Reproduce the passage of the heroin possession opinion below, between "William A. Smith, Jr., for" and "and defendant appealed.", inclusive.
Excerpt provided START
Summary
In State v. Aikens, 22 N.C. App. 310, 206 S.E.2d 348 (1974), aff'd, 286 N.C. 202, 209 S.E.2d 763 (1974), defendant was charged with possession of heroin with the intent to deliver, and this Court held that it was not error for the trial court to instruct the jury that defendant could be found guilty of possession with intent to distribute, or guilty of simple possession, or not guilty.
Summary of this case from State v. ReindellOpinion
No. 7410SC498
Filed 3 July 1974
Narcotics 1, 4.5 — possession of heroin with intent to distribute — simple possession issue proper Since it is impossible to possess a controlled substance with intent to distribute without having first possessed it, either actually upon the person or constructively, the trial court in a prosecution for possession of heroin with intent to deliver did not err in instructing the jury that they could find defendant guilty of possession with intent to distribute, guilty of simple possession, or not guilty.
APPEAL from Long, Judge, 4 March 1974 Session of WAKE County Superior Court. Argued in the Court of Appeals 28 May 1974.
Attorney General Morgan, by Assistant Attorney General Jones, for the State.
William A. Smith, Jr., for defendant appellant.
Defendant was indicted for the possession of heroin with the intent to deliver. The court instructed the jury that they could find defendant guilty of possession with intent to distribute, guilty of simple possession or not guilty. The jury returned a verdict of guilty of possession of heroin, and defendant appealed.
Defendant presents multiple assignments of error on this appeal. However, we discuss only that assignment of error which we feel merits discussion, the others having been considered and overruled.
Excerpt provided END
Excerpted records START
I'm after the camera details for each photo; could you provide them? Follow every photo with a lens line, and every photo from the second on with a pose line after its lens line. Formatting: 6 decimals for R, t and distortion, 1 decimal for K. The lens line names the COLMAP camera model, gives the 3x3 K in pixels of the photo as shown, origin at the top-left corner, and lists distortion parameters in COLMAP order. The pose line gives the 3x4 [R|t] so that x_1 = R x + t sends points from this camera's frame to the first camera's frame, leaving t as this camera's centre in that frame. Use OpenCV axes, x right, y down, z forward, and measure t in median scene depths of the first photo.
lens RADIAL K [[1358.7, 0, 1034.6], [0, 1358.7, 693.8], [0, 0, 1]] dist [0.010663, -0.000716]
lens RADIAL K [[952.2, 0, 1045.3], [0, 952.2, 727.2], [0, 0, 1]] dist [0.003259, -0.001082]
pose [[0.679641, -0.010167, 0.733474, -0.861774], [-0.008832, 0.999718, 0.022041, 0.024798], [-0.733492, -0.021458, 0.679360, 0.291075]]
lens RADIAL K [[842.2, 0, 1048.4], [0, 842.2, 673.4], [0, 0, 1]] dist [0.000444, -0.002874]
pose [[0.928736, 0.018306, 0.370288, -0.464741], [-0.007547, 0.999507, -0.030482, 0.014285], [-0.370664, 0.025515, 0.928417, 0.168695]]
Excerpted records END
**Result of this task**.
William A. Smith, Jr., for defendant appellant.
Defendant was indicted for the possession of heroin with the intent to deliver. The court instructed the jury that they could find defendant guilty of possession with intent to distribute, guilty of simple possession or not guilty. The jury returned a verdict of guilty of possession of heroin, and defendant appealed.